Panayotis Mertikopoulos,
Department of Mathematics, National and Kapodistrian University of Athens
Title: The dynamics of AI
FRIDAY 28/4/2023
15:00
Room Τ102, New AUEB Building
ABSTRACT
The recent surge of breakthroughs in machine learning and artificial intelligence has brought to the forefront a tremendous need for new mathematics to serve both as a solid theoretical foundation and as a springboard for further developments. In this talk, we will focus on how machine learning models are actually trained to make predictions and/or generate new data, a problem which is intimately related to the mathematical theory of dynamical systems – and, in particular, the study of gradient flows and (stochastic) gradient descent.
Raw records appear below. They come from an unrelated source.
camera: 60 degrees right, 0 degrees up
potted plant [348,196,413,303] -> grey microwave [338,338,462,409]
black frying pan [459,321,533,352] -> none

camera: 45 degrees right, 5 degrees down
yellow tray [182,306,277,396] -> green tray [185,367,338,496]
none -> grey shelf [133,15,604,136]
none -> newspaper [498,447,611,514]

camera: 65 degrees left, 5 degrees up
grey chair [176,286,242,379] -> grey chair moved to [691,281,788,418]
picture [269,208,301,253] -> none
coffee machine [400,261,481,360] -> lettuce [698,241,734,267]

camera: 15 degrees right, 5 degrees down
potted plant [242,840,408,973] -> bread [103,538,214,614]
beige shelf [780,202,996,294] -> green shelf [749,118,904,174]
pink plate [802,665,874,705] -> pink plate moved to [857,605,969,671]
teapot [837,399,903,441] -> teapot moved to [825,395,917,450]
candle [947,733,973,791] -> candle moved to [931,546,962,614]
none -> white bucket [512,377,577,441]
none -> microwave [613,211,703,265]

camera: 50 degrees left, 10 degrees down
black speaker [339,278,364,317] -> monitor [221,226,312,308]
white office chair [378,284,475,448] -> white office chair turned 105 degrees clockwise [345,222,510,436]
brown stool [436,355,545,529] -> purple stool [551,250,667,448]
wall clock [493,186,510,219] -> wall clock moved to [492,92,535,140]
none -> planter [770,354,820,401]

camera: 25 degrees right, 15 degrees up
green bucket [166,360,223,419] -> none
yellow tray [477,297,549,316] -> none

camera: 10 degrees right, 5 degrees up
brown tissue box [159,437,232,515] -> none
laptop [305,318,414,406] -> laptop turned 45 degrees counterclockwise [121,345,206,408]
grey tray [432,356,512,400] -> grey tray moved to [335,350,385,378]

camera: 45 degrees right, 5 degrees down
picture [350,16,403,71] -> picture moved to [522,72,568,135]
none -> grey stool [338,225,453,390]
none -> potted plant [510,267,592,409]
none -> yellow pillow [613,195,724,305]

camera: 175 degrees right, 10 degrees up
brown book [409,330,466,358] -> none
We will begin by discussing how dynamical systems (in both discrete and continuous time) can be used to analyze and predict the outcome of the training process of an artificial neural network, guaranteeing convergence to critical points while avoiding unstable saddle points and other undesirable solutions. We will then proceed to examine what type of phenomena may arise when such systems interact – e.g., as in the case of generative adversarial networks. In this more general setting, the convergence landscape is considerably more treacherous, and gradient algorithms may be trapped by "spurious attractors" that are in no way optimal - a fact which highlights the fundamental gap in difficulty between training generative versus discriminative models.